READ MORE: ‘The public doesn’t think welfare works – but they are more compassionate than sometimes believed’
LabourList has heard that in at least one of Number 10’s meetings with Labour MPs, there were “serious, well informed and deep concerns” from all corners of the Parliamentary Labour Party.
Meanwhile, one critic of Liz Kendall is said to have privately compared her to a “crap council cabinet member who just accepts all the cuts council officers have wanted to make for years, irrespective of whether they meet our ideological position or get us hammered with the public”. One ally called the comments “pathetic, weird and embarrassing for them”, however.
‘We’ve got to give people dignity’
Another MP who spoke to LabourList highlighted the difference between the values of the Conservatives and Labour and stressed that any reform of the welfare system should “give people dignity” and grant support to those who cannot work.
“The Tories presiding over an ever-increasing number of people on out of work benefits was not out of compassion, but because they lacked ambition for people.
“Behind these numbers are real people who miss out on the benefits that a good job brings.
“Our values drive this work. We’ve got to give people dignity. For those that can’t (and will never be able to) work, let’s give them support and stop putting them through unnecessary and stressful tests. For those that with the right support can work, we owe them a different system.”
‘Labour making the wrong choices’
Meanwhile, trade union leaders have also been critical of the government’s moves on welfare reform, with Unison general secretary Christina McAnea warning: “Hitting those least able to speak up for themselves is never acceptable.
While she said bad decisions by the Tories had left the new Labour government “in a corner financially”, she added that it was “no excuse for ministers to go after the most vulnerable and contemplate freezing personal independence payments”.
Starmer critic and Unite general secretary Sharon Graham said Labour was “making the wrong choices” over welfare reform in an op-ed for The Mirror. “Some of the decisions that have been made, if you closed your eyes, you would not think it was a Labour government making them.”
But Cabinet Office minister Pat McFadden told Times Radio today: “The cabinet is united behind taking on the issue of the growing benefits bill, the fact that we currently have almost three million people on long-term sickness benefits and that’s projected to grow to over four million at a steady state.
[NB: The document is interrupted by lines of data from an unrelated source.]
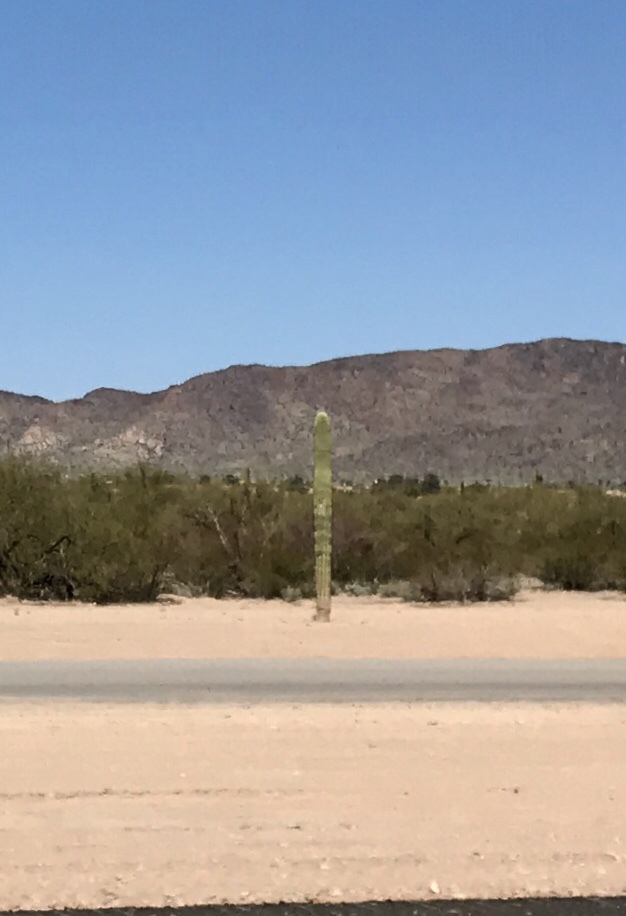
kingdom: Plantae
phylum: Tracheophyta
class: Magnoliopsida
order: Caryophyllales
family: Cactaceae
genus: Carnegiea
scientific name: Carnegiea gigantea
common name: Saguaro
“That demand for these benefits is outstripping the disability rates by a factor of double and by the fact that if we don’t do anything about it we’ll be spending 70 billion pounds a year on this by the end of the decade. The current system leaves too many people in a permanent state of dependence on benefits without the opportunity of work.
“We used to have on some of these indices a few thousand applications a month, now it’s a thousand a day going on to personal independence payments for example or who are applying for it.”